Sunday, 6 January 2013: 2:00 PM
Room 12A (Austin Convention Center)
To understand the atmospheric behavior of radioactive materials emitted from the Fukushima Dai-Ichi nuclear power plant (FDNPP) after the nuclear accident that accompanied the great East Japan earthquake and tsunami on 11 March 2011, we simulated the spatial and temporal variations of 131I and 137Cs around the FDNPP for the period of March 11 to April 30, 2011, by using a chemical transport model (CMAQ). The model domain covered most of the Tohoku region and the Kanto region of Japan (700 × 700 km2) at a 3 km grid resolution and a 34 layer vertical structure with a surface layer thickness of about 60 m. We calculated meteorological fields by using the Weather Research and Forecasting Model (WRF) version 3.1 driven by the three-dimensional meteorological fields from the Japan Meteorological Agency Meso-Scale Model datasets. The model and the simulation conditions are basically same as Morino et al. (2011) except for grid resolution. Emission data from the FDNPP were taken from Terada et al. (2012). The model reproduced the fundamental feature of observed spatial distribution of total deposition of 137Cs in East Japan by the airborne monitoring survey by MEXT (Ministry of Education, Culture, Sports, and Science and Technology, Japan). Additionally, the model roughly reproduced the spatiotemporal variations of deposition rates of 131I and 137Cs over 15 prefectures in Japan (60400 km from the FDNPP) and the temporal variations of atmospheric concentration measured at two sites in the Kanto region, although there were some discrepancies between the simulated and observed data, most likely due to uncertainties in the treatment of emission, transport, and deposition processes in the model.
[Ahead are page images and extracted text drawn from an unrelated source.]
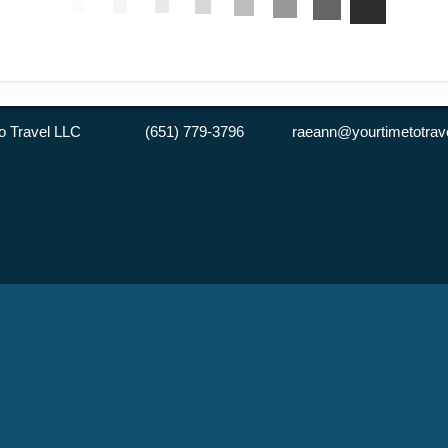
 to Travel LLC (651) 779-3796 raeann@yourtimetotrave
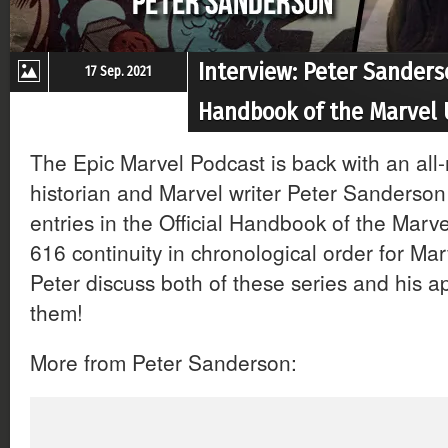
Interview: Peter Sanders
17 Sep. 2021
Handbook of the Marvel 
The Epic Marvel Podcast is back with an all
historian and Marvel writer Peter Sanderson
entries in the Official Handbook of the Marv
616 continuity in chronological order for Ma
Peter discuss both of these series and his a
them!
More from Peter Sanderson:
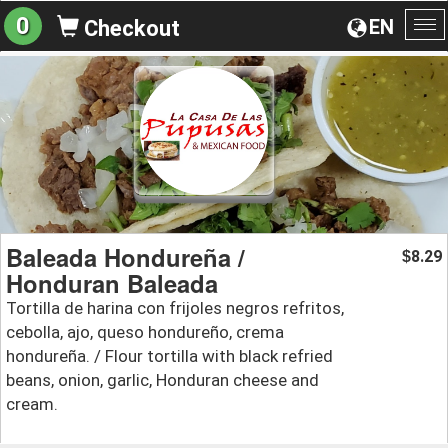
0
EN
Checkout
To
na
Baleada Hondureña /
8.29
$
Honduran Baleada
Tortilla de harina con frijoles negros refritos,
cebolla, ajo, queso hondureño, crema
hondureña. / Flour tortilla with black refried
beans, onion, garlic, Honduran cheese and
cream.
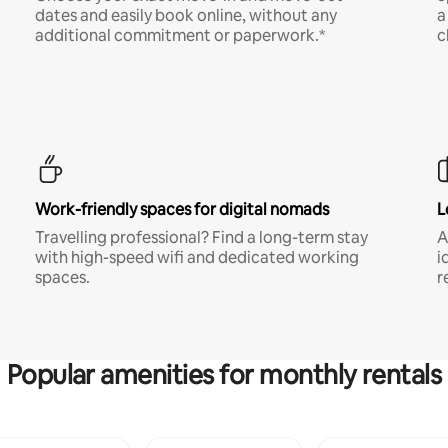
dates and easily book online, without any
a
additional commitment or paperwork.*
c
Work-friendly spaces for digital nomads
L
Travelling professional? Find a long-term stay
A
with high-speed wifi and dedicated working
i
spaces.
r
Popular amenities for monthly rentals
Budget analysis indicated that approximately 12% of 131I and 25% of 137Cs were deposited over land in Japan, and the rest was deposited to the ocean or transported out of the model domain. Most of the radioactive materials emitted from the FDNPP were deposited or transported out of the model region within a few days and did not stay in the atmosphere in the model domain. Even though there are still large uncertainties in this simulation, agreement between the observed and simulated results indicates the validity of the model, and the atmospheric transport and deposition model developed by this study will be an important tool for understanding the behavior of radionuclides emitted from the FDNPP and for estimating the exposure to radiation.